Advice on Building a Successful Charity App
This is advice I give all the time to people looking to get into the startup, app building, and/or web world. I hope it helps you focus and launch a successful app (please let me know how it goes!).
- Find your First Customers
Building an app is not like making a milkshake, it will not bring the boys to the yard. There are so many apps, and app discovery remains a huge problem. Thankfully there is an easy way around this. You talk to as many potential customers as you can. In your case call nonprofits in your city and take the directors out for lunch/coffee/beer/breakfast/whatever to learn from them. Your goal here is to better understand their pains & problems that your app can fix. Once you feel like your idea has been refined you can start to ask for feedback on your idea. Ask how they might use it. Ask if they see it having a place in their nonprofit. If not – ask what it would take to be valuable enough to use. As you get to the point of having them excited about using it ask for a commitment to use it when it’s built. Get their email and keep them informed as things progress. Finally ask them if they know anyone else you could talk to about it. Goal: Refine your idea and get enough early commitments that when you launch you could get enough revenue to cover at least your operating costs. You don’t want to loose money on servers/etc month after month. That will kill the app. If you can at least cover the your base costs you could walk away for a few months and the app will be humming along just fine.

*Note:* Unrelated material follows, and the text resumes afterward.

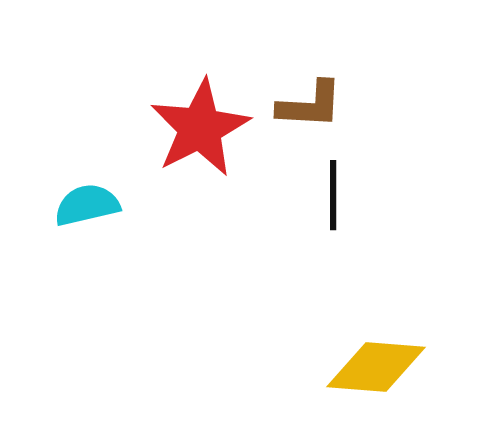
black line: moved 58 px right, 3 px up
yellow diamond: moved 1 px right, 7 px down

- Find a Technical co-Founder
Your question states you’re not technical. There will be people who say it is fine to launch a technology company/product without a technical co-founder… they are wrong and not likely technical themselves (see myths above). You need a technical founder to share in this journey with you. They are critical to its success (if/when it breaks on a Friday afternoon who will fix it over the weekend? Not your outsources contractor).So how do you find someone? Start getting customers on board and then look for local meetup groups. Start sharing your idea with people and brag about the number of nonprofits that are excited to use it. Ensure people understand that you want to share ownership/founder status with the right person. Keep at this and go to different events and you’ll be surprised how much easier it is to find someone you get along with, who shares a passion for the project, and has great technical chops.Goal: Get a technical co-founder on board to build or manage the project. This person must have a technical knowledge, be able to create value with next to nothing (possible build the charity app themselves).
- Launch to your Selected Customers
Now it’s time to gather stories, photos, videos, and more. If you want this to scale and have an impact for a lot of nonprofits you need to plan this out. The better job you can do to directly show people how your app fits into the life and operations of their nonprofit the easier it will be to grow. After you get one or two of these put together you are ready to promote your app.Goal: Create visual and tangible ways to understand the value your charity app has for a nonprofit.
- Promote the App
Once you have some of that media online, and a website that has the basic info on it go to sites like ProductHunt, Reddit, and more to tell people about your app. Searching the web will give you plenty of tips for how to do this well. Once you get here you want to keep ensuring that you are listening for new stories to tell, and for ways your customers are trying to use the app that you don’t support. Ask why they are trying/want to do that. It might be a clarity issue, or you may need to adapt your app for how users are trying to use it.Goal: To find a repeatable way to onboard new nonprofits, and make it easy for their members to get into your app.
There ya go, a 2 hour coffee with me boiled down to a 10 minute read. Again please let me know once your app launches, or if you have questions along the way I might be able to help provide some guidance with.